Campbell is survived by her husband, Daniel Papkin, and 10-year-old son, Oliver. Her cousin Sarah Wessling has set up a GoFundMe page to help with expenses and provide for Oliver’s future. She writes on the page:
“A true adventurer in every sense of the word, Jessica packed a staggering amount of experiences into her tragically short lifetime. Listening to her talk, excitedly recounting her tales at a mile-a-minute, one could be forgiven for thinking ‘is this b*tch for real?’ But she was in fact for real and there was no one else like her. Traveling the world, acting, becoming a doctor, being Mom to the coolest kid ever; these bucket list items wove the quotidian fabric of her reality. Her passion for life and the people in it was astounding.

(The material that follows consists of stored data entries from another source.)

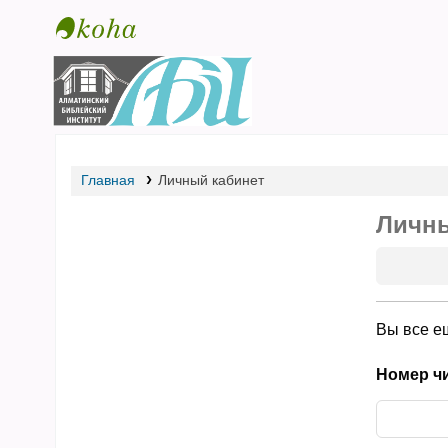
Библиотека АБИ
Главная
Личный кабинет
Личны
Вы все е
Номер чи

“In addition to the impressive energy she poured into her own life, Jessica, on multiple occasions, dropped everything to travel across state lines and care for her loved ones in need. She was fun, she was loud, she was compassionate and loyal; no matter what she did, she was always uniquely Jessica. Our phone chat is full of hilariously inappropriate memes. She could always be counted on as the instigator of, or at the very least a willing accomplice to, various forms of mischief and hijinks.
“To know her is to have an over-the-top story involving her. To know her is to have known true friendship.”
In the coming weeks, Cinema St. Louis will post a video tribute to Campbell by Peter Carlos.